Au lever du jour, la ville est en état d’alerte. Tandis que les forces de l’ordre cherchent les nourrissons, la Seine déborde subitement, une crue géante et inexplicable. En quelques heures, le centre de la ville a les pieds dans l’eau. Paris se noie. Un seul homme a une piste pour comprendre ce chaos : Sylvain Masson, jeune professeur à la Sorbonne, sait que sa mère, la très renommée conservatrice du Jardin des Plantes, lui cache quelque chose. Est-elle liée au fléau qui s abat sur la ville ?

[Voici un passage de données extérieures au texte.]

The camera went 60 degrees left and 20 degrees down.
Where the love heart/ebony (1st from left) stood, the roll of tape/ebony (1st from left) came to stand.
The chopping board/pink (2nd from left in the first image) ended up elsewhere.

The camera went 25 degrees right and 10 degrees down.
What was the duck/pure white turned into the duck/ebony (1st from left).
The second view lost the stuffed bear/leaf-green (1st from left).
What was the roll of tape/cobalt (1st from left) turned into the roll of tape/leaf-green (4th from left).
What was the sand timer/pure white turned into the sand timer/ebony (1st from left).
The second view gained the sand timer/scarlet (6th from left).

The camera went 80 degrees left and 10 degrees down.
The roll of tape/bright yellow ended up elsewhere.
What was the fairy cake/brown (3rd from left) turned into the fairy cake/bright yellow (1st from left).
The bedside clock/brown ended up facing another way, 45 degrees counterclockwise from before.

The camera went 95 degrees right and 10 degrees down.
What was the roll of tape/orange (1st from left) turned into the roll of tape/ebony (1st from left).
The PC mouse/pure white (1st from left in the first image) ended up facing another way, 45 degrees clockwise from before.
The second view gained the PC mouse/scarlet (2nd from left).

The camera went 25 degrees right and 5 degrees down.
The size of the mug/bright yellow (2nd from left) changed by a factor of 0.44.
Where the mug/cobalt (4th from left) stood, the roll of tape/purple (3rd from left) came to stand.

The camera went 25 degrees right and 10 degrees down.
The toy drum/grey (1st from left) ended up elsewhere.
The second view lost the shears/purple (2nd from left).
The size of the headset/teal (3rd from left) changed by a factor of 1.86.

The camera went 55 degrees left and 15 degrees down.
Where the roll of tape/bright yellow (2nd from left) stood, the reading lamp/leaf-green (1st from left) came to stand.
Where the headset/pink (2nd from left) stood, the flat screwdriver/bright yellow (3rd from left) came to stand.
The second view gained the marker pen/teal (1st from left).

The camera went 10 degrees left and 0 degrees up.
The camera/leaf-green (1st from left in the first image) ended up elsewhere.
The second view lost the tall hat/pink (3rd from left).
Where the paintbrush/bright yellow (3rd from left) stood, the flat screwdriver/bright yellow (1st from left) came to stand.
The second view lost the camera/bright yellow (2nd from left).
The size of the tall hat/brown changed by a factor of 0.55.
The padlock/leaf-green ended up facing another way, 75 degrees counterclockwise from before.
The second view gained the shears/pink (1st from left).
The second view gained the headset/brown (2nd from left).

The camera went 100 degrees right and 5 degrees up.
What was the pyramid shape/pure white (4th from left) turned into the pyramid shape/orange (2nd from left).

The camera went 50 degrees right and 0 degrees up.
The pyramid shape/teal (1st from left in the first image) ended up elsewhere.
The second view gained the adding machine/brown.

Avec Trinité, une petite surdouée de 14 ans témoin d’un des kidnappings, Sylvain va se lancer sur les traces des enfants. Plongeant au coeur des mystères de Paris, dans ses carrières, dans ses catacombes, et plus loin encore, les deux jeunes gens découvrent LE secret. Devant cette vérité si incroyable, si inimaginable, si… irréelle, il leur reste moins de vingt-quatre heures pour sauver la ville.

Dans Les derniers jours de Paris, Nicolas d’Estienne d’Orves a recours aux ingrédients qui font les best-sellers d’aujourd’hui : une course échevelée réunissant des protagonistes aussi dissemblables que possible -comme chez Dan Brown-, une cité fascinante où le fantastique prend le pas sur la réalité comme dans les romans de Carlos Ruiz Zafon… Hélas la fin, abracadabrantesque et totalement tirée par les cheveux, n’a pas été à la hauteur de mes attentes.

Je n’ai pas réussi à m’attacher aux personnages qui, jusque dans leurs prénoms (Trinité, Protais, Gervaise, Marcomir…), sont des stéréotypes : le jeune professeur dynamique, la conservatrice revêche, le vieux gardien de zoo alcoolique, la petite surdouée trop seule… On ne reconnaît pas Paris dans cette ville sinistre et fantasmagorique, en dépit des descriptions détaillées qui montrent que le jeune auteur a une connaissance extrêmement précise –érudite, même !- de la capitale et de son sous-sol.

Malgré une écriture claire et fluide, l’ensemble a du mal à décoller : pas assez d’humour, pas assez de souffle… La lectrice que je suis, à qui on promettait du grand spectacle dans un décor exceptionnel, reste sur sa faim.